=== Begin Enclosure ===
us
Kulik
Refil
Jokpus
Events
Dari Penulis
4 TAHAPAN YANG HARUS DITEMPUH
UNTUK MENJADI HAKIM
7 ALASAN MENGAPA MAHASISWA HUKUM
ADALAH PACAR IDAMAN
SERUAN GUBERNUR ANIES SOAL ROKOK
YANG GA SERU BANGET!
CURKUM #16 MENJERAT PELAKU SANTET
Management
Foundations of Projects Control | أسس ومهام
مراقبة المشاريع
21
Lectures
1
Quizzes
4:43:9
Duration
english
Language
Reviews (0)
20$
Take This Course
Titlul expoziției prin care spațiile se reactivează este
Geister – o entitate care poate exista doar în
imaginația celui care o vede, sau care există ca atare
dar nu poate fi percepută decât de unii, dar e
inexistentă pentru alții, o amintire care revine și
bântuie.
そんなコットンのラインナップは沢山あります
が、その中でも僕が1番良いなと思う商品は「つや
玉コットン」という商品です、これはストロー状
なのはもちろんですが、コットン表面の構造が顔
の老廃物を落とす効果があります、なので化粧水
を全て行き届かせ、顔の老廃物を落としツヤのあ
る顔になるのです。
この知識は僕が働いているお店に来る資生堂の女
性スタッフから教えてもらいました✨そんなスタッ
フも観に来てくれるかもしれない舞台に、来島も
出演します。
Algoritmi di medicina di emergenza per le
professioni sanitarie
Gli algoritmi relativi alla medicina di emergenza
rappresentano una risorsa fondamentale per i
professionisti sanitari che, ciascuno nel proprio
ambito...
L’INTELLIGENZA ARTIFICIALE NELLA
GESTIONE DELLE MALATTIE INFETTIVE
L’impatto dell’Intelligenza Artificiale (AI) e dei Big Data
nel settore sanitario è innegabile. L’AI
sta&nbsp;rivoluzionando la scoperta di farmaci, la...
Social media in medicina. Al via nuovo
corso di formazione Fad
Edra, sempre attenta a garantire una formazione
=== End Enclosure ===
=== Begin Enclosure ===
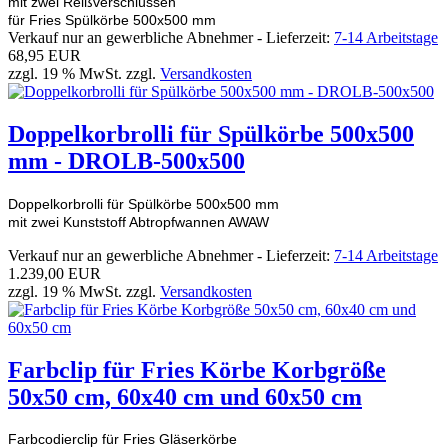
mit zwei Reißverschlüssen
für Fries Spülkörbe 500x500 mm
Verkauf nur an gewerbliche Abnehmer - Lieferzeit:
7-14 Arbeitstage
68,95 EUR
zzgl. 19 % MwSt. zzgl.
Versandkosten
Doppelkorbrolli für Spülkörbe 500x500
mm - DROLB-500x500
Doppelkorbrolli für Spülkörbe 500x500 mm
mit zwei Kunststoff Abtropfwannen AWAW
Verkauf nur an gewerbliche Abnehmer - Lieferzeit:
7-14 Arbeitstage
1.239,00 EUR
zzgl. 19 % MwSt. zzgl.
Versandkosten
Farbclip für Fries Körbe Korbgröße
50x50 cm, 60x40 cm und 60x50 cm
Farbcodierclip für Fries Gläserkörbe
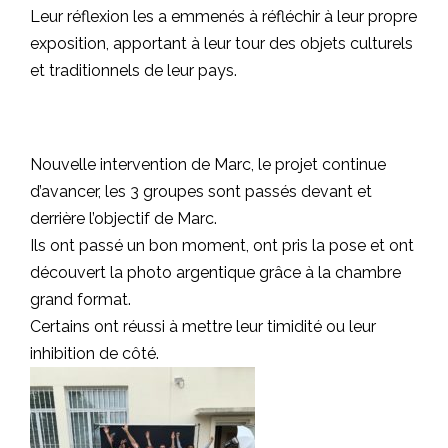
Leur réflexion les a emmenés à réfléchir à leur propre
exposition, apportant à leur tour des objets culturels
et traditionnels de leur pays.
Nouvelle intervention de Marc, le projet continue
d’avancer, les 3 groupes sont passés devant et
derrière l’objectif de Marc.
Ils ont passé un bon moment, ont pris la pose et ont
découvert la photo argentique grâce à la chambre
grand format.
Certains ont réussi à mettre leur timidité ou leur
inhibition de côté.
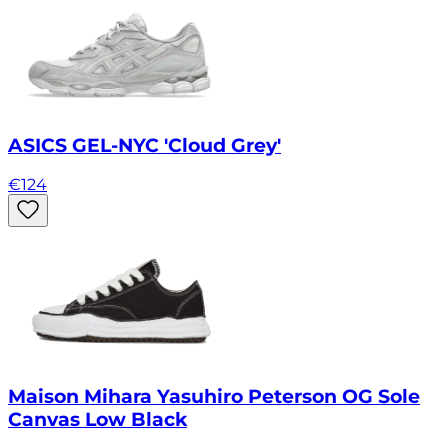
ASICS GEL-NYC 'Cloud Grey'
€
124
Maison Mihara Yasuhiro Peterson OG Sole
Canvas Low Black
=== End Enclosure ===
=== Begin Enclosure ===
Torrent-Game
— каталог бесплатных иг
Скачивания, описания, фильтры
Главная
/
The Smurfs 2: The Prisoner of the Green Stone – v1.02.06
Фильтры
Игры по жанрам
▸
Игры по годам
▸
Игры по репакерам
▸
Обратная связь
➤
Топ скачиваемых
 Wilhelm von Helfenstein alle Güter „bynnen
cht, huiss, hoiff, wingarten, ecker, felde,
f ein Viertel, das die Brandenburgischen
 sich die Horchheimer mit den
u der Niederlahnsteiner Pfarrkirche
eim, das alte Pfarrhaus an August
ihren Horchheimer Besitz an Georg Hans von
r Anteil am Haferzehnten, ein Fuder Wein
=== End Enclosure ===
- What you will do:
Which lines above contain the word "Spülkörbe"? List them.

- Output for this exercise:
für Fries Spülkörbe 500x500 mm
Doppelkorbrolli für Spülkörbe 500x500
Doppelkorbrolli für Spülkörbe 500x500 mm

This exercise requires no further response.